### Do this:
Rewrite the listing below as a JSON array of strings, with one string per line and blank lines omitted.

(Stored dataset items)

======

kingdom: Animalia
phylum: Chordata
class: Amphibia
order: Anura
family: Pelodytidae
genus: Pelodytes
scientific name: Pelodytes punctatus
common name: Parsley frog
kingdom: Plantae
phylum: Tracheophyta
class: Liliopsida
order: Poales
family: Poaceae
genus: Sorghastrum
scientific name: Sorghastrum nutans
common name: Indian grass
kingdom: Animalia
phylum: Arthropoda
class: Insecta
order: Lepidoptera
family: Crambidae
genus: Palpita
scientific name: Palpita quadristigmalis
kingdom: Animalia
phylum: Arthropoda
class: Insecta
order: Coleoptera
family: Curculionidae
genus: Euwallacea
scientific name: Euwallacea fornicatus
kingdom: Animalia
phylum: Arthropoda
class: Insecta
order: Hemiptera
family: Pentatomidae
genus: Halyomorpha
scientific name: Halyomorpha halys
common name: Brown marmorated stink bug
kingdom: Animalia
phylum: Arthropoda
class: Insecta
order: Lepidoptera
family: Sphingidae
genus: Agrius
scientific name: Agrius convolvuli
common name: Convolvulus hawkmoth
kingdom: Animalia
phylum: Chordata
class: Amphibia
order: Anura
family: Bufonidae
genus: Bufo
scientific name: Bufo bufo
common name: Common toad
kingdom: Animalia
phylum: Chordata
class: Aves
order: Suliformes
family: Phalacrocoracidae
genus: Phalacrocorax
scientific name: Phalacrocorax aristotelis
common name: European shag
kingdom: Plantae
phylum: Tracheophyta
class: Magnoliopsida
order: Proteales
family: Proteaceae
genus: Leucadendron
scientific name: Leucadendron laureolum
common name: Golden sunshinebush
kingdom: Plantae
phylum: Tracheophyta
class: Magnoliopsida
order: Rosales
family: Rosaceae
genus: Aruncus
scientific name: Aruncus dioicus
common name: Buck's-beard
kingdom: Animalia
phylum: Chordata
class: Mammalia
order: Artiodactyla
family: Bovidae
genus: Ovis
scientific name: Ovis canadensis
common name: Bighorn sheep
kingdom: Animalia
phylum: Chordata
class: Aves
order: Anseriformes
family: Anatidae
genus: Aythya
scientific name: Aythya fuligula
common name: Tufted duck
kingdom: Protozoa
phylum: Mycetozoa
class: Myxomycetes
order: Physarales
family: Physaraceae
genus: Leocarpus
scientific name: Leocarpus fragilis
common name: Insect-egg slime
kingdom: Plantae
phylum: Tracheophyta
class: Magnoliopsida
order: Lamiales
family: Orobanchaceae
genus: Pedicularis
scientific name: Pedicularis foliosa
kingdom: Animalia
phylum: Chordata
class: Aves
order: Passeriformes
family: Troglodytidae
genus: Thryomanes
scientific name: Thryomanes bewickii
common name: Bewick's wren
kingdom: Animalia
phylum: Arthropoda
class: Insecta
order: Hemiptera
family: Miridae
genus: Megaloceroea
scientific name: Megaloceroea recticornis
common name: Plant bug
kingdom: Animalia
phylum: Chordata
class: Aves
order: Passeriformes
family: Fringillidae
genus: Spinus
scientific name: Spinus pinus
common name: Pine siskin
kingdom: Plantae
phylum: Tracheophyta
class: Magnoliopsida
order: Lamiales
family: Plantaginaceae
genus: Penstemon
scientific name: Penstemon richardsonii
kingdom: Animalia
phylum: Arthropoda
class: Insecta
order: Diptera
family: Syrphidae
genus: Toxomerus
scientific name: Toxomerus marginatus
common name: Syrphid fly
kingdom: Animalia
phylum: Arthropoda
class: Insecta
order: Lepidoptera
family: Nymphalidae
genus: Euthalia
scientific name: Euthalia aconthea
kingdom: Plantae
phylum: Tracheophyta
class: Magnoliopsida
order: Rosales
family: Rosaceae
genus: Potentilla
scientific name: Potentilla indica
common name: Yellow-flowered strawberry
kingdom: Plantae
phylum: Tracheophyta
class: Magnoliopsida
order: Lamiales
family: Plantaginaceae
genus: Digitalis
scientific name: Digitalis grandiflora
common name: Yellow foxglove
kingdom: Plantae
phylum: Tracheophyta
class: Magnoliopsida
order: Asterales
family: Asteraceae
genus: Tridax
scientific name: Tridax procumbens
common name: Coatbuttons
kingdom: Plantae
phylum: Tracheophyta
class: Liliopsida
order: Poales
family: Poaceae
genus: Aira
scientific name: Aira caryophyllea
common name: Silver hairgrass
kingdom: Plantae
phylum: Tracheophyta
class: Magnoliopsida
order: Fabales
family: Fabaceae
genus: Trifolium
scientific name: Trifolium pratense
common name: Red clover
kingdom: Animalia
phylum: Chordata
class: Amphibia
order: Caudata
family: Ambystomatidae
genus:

======

### Output for this exercise:
[
  "kingdom: Animalia",
  "phylum: Chordata",
  "class: Amphibia",
  "order: Anura",
  "family: Pelodytidae",
  "genus: Pelodytes",
  "scientific name: Pelodytes punctatus",
  "common name: Parsley frog",
  "kingdom: Plantae",
  "phylum: Tracheophyta",
  "class: Liliopsida",
  "order: Poales",
  "family: Poaceae",
  "genus: Sorghastrum",
  "scientific name: Sorghastrum nutans",
  "common name: Indian grass",
  "kingdom: Animalia",
  "phylum: Arthropoda",
  "class: Insecta",
  "order: Lepidoptera",
  "family: Crambidae",
  "genus: Palpita",
  "scientific name: Palpita quadristigmalis",
  "kingdom: Animalia",
  "phylum: Arthropoda",
  "class: Insecta",
  "order: Coleoptera",
  "family: Curculionidae",
  "genus: Euwallacea",
  "scientific name: Euwallacea fornicatus",
  "kingdom: Animalia",
  "phylum: Arthropoda",
  "class: Insecta",
  "order: Hemiptera",
  "family: Pentatomidae",
  "genus: Halyomorpha",
  "scientific name: Halyomorpha halys",
  "common name: Brown marmorated stink bug",
  "kingdom: Animalia",
  "phylum: Arthropoda",
  "class: Insecta",
  "order: Lepidoptera",
  "family: Sphingidae",
  "genus: Agrius",
  "scientific name: Agrius convolvuli",
  "common name: Convolvulus hawkmoth",
  "kingdom: Animalia",
  "phylum: Chordata",
  "class: Amphibia",
  "order: Anura",
  "family: Bufonidae",
  "genus: Bufo",
  "scientific name: Bufo bufo",
  "common name: Common toad",
  "kingdom: Animalia",
  "phylum: Chordata",
  "class: Aves",
  "order: Suliformes",
  "family: Phalacrocoracidae",
  "genus: Phalacrocorax",
  "scientific name: Phalacrocorax aristotelis",
  "common name: European shag",
  "kingdom: Plantae",
  "phylum: Tracheophyta",
  "class: Magnoliopsida",
  "order: Proteales",
  "family: Proteaceae",
  "genus: Leucadendron",
  "scientific name: Leucadendron laureolum",
  "common name: Golden sunshinebush",
  "kingdom: Plantae",
  "phylum: Tracheophyta",
  "class: Magnoliopsida",
  "order: Rosales",
  "family: Rosaceae",
  "genus: Aruncus",
  "scientific name: Aruncus dioicus",
  "common name: Buck's-beard",
  "kingdom: Animalia",
  "phylum: Chordata",
  "class: Mammalia",
  "order: Artiodactyla",
  "family: Bovidae",
  "genus: Ovis",
  "scientific name: Ovis canadensis",
  "common name: Bighorn sheep",
  "kingdom: Animalia",
  "phylum: Chordata",
  "class: Aves",
  "order: Anseriformes",
  "family: Anatidae",
  "genus: Aythya",
  "scientific name: Aythya fuligula",
  "common name: Tufted duck",
  "kingdom: Protozoa",
  "phylum: Mycetozoa",
  "class: Myxomycetes",
  "order: Physarales",
  "family: Physaraceae",
  "genus: Leocarpus",
  "scientific name: Leocarpus fragilis",
  "common name: Insect-egg slime",
  "kingdom: Plantae",
  "phylum: Tracheophyta",
  "class: Magnoliopsida",
  "order: Lamiales",
  "family: Orobanchaceae",
  "genus: Pedicularis",
  "scientific name: Pedicularis foliosa",
  "kingdom: Animalia",
  "phylum: Chordata",
  "class: Aves",
  "order: Passeriformes",
  "family: Troglodytidae",
  "genus: Thryomanes",
  "scientific name: Thryomanes bewickii",
  "common name: Bewick's wren",
  "kingdom: Animalia",
  "phylum: Arthropoda",
  "class: Insecta",
  "order: Hemiptera",
  "family: Miridae",
  "genus: Megaloceroea",
  "scientific name: Megaloceroea recticornis",
  "common name: Plant bug",
  "kingdom: Animalia",
  "phylum: Chordata",
  "class: Aves",
  "order: Passeriformes",
  "family: Fringillidae",
  "genus: Spinus",
  "scientific name: Spinus pinus",
  "common name: Pine siskin",
  "kingdom: Plantae",
  "phylum: Tracheophyta",
  "class: Magnoliopsida",
  "order: Lamiales",
  "family: Plantaginaceae",
  "genus: Penstemon",
  "scientific name: Penstemon richardsonii",
  "kingdom: Animalia",
  "phylum: Arthropoda",
  "class: Insecta",
  "order: Diptera",
  "family: Syrphidae",
  "genus: Toxomerus",
  "scientific name: Toxomerus marginatus",
  "common name: Syrphid fly",
  "kingdom: Animalia",
  "phylum: Arthropoda",
  "class: Insecta",
  "order: Lepidoptera",
  "family: Nymphalidae",
  "genus: Euthalia",
  "scientific name: Euthalia aconthea",
  "kingdom: Plantae",
  "phylum: Tracheophyta",
  "class: Magnoliopsida",
  "order: Rosales",
  "family: Rosaceae",
  "genus: Potentilla",
  "scientific name: Potentilla indica",
  "common name: Yellow-flowered strawberry",
  "kingdom: Plantae",
  "phylum: Tracheophyta",
  "class: Magnoliopsida",
  "order: Lamiales",
  "family: Plantaginaceae",
  "genus: Digitalis",
  "scientific name: Digitalis grandiflora",
  "common name: Yellow foxglove",
  "kingdom: Plantae",
  "phylum: Tracheophyta",
  "class: Magnoliopsida",
  "order: Asterales",
  "family: Asteraceae",
  "genus: Tridax",
  "scientific name: Tridax procumbens",
  "common name: Coatbuttons",
  "kingdom: Plantae",
  "phylum: Tracheophyta",
  "class: Liliopsida",
  "order: Poales",
  "family: Poaceae",
  "genus: Aira",
  "scientific name: Aira caryophyllea",
  "common name: Silver hairgrass",
  "kingdom: Plantae",
  "phylum: Tracheophyta",
  "class: Magnoliopsida",
  "order: Fabales",
  "family: Fabaceae",
  "genus: Trifolium",
  "scientific name: Trifolium pratense",
  "common name: Red clover",
  "kingdom: Animalia",
  "phylum: Chordata",
  "class: Amphibia",
  "order: Caudata",
  "family: Ambystomatidae",
  "genus:"
]